## [Data extracts]
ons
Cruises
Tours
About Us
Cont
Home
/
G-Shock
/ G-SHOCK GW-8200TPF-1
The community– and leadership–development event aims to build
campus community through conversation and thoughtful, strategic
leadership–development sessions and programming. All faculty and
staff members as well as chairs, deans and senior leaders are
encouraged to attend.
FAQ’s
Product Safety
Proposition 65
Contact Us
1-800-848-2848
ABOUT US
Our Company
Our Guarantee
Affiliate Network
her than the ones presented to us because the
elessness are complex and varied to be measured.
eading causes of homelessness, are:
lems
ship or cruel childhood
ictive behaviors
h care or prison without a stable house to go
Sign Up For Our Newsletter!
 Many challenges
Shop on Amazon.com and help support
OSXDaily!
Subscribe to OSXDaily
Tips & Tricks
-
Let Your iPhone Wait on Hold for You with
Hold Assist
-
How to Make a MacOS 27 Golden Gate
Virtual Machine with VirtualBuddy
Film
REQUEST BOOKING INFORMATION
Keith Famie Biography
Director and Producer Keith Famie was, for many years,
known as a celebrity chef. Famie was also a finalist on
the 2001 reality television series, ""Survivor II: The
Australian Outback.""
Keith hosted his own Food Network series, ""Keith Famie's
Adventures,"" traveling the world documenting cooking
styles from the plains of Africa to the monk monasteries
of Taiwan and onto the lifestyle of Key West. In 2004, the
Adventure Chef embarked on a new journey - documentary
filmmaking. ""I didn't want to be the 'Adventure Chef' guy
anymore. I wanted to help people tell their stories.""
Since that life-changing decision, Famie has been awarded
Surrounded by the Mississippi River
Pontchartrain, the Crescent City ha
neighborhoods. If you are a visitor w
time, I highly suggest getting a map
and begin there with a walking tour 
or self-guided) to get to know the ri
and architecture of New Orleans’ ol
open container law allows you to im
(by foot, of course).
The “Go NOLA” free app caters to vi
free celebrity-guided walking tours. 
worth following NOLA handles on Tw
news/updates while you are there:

## [Work required]
Return every record, leaving each line exactly as it was given.

## [Exercise result]
ons
Cruises
Tours
About Us
Cont
Home
/
G-Shock
/ G-SHOCK GW-8200TPF-1
The community– and leadership–development event aims to build
campus community through conversation and thoughtful, strategic
leadership–development sessions and programming. All faculty and
staff members as well as chairs, deans and senior leaders are
encouraged to attend.
FAQ’s
Product Safety
Proposition 65
Contact Us
1-800-848-2848
ABOUT US
Our Company
Our Guarantee
Affiliate Network
her than the ones presented to us because the
elessness are complex and varied to be measured.
eading causes of homelessness, are:
lems
ship or cruel childhood
ictive behaviors
h care or prison without a stable house to go
Sign Up For Our Newsletter!
 Many challenges
Shop on Amazon.com and help support
OSXDaily!
Subscribe to OSXDaily
Tips & Tricks
-
Let Your iPhone Wait on Hold for You with
Hold Assist
-
How to Make a MacOS 27 Golden Gate
Virtual Machine with VirtualBuddy
Film
REQUEST BOOKING INFORMATION
Keith Famie Biography
Director and Producer Keith Famie was, for many years,
known as a celebrity chef. Famie was also a finalist on
the 2001 reality television series, ""Survivor II: The
Australian Outback.""
Keith hosted his own Food Network series, ""Keith Famie's
Adventures,"" traveling the world documenting cooking
styles from the plains of Africa to the monk monasteries
of Taiwan and onto the lifestyle of Key West. In 2004, the
Adventure Chef embarked on a new journey - documentary
filmmaking. ""I didn't want to be the 'Adventure Chef' guy
anymore. I wanted to help people tell their stories.""
Since that life-changing decision, Famie has been awarded
Surrounded by the Mississippi River
Pontchartrain, the Crescent City ha
neighborhoods. If you are a visitor w
time, I highly suggest getting a map
and begin there with a walking tour 
or self-guided) to get to know the ri
and architecture of New Orleans’ ol
open container law allows you to im
(by foot, of course).
The “Go NOLA” free app caters to vi
free celebrity-guided walking tours. 
worth following NOLA handles on Tw
news/updates while you are there:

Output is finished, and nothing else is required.